Historic Earthquakes

Tangshan, Six Years Later

by Robert Wallace,
U.S. Geological Survey,
Menlo Park, California

1976 Tangshan earthquake
Air view in 1976 of the devastation in Tangshan after the earthquake. A few tents and temporary shelters can be seen among the debris. (Photograph from Hebei Provincial Seismological Bureau.)

1976 Tangshan earthquake
Row of trees along the Jixang road offset 5 feet by right slip on fault. Because of the scientific significance, the site is now protected by an iron fence built by the Hebei Provincial Seismological Bureau.

1976 Tangshan earthquake
Road at Tangshan No. 10 Middle School offset by displacement on fault.

1976 Tangshan earthquake
Damage at Tangshan Rolling Stock Plant. This site is being preserved as a record of the destructive forces of earthquakes.

1976 Tangshan earthquake
Damage to the library of the Hebei Mine Smelting Institute. This building is being preserved as a record of what happened in the 1976 earthquake.

At 3:42 a.m. on July 28, 1976 (local time), the now infamous Tangshan earthquake struck that heavily industrialized city in eastern China, killing, by official count, 240,000 people. During the first 2 years after the earthquake, estimates of casualties ranged from 650,000 to 800,000. Almost certainly the exact number will never be known.
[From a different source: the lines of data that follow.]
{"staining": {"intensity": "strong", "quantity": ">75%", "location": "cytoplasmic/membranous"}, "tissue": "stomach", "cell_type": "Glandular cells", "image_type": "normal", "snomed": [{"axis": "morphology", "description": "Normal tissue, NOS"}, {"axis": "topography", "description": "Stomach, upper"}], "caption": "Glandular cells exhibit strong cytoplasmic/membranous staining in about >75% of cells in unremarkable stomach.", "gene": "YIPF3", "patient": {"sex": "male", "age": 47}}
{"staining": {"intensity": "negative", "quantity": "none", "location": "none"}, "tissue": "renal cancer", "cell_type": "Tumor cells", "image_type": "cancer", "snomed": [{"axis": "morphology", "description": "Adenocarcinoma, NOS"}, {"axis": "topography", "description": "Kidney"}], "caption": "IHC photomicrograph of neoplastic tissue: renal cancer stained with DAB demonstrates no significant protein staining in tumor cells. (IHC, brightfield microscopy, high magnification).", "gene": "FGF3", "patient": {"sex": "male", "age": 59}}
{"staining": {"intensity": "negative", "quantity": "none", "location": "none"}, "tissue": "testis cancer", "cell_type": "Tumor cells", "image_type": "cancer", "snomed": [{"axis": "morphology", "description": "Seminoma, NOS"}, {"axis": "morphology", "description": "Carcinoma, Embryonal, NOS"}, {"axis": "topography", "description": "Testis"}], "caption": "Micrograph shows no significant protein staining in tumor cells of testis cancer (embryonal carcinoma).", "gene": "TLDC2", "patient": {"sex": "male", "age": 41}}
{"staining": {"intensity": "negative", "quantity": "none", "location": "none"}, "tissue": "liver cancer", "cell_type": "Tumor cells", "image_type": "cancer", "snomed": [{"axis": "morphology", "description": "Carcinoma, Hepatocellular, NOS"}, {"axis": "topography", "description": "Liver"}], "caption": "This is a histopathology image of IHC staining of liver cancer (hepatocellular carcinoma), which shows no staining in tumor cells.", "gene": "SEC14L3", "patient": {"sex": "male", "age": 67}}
The earthquake was measured at magnitude 7.5, and intensities that registered XI on the Modified Mercalli Intensity Scale occurred throughout the city of Tangshan.

In September 1982, I visited Tangshan with a group of scientists who were participating in the International Symposium and Study Tour on Continental Seismicity and Earthquake Prediction, and most of the accompanying photographs were taken at that time.

In the 6 years since the earthquake, Tangshan has been reestablished as a major productive city, and the original population of 1 million has swelled by 20 percent. The survivors of Tangshan were joined by hundreds of thousands from other provinces, all dedicated to rebuilding the city. Hundreds of apartments have been built, and factories ranging from steel rolling mills to ceramic plants producing beautiful china are again in operation. New roads have been completed or are under construction, and the coal mines, one of the basic industries of the Tangshan area, are once more in full production.

Many people, however, still live in temporary housing built of reused brick and masonry gathered from the old earthquake-collapsed structures. Roofs of the one-story temporary shacks are of heavy tar-paperlike mats held in place by bricks and rocks.

Everywhere, heavy equipment as well as intensive manual labor are being used in the reconstruction effort. The sense of an aggressive dynamic city prevails.

As a memorial to those who died in the earthquake, as well as for instruction to future generations about the devastation earthquakes can do, a museum has been established and was opened for the first time to receive the delegation of scientists in September 1982. In addition, several collapsed buildings have been left untouched, and sites that show surface faulting have been preserved for their engineering and scientific interest.

Abridged from Earthquake Information Bulletin, May-June 1983, Volume 15, Number 3.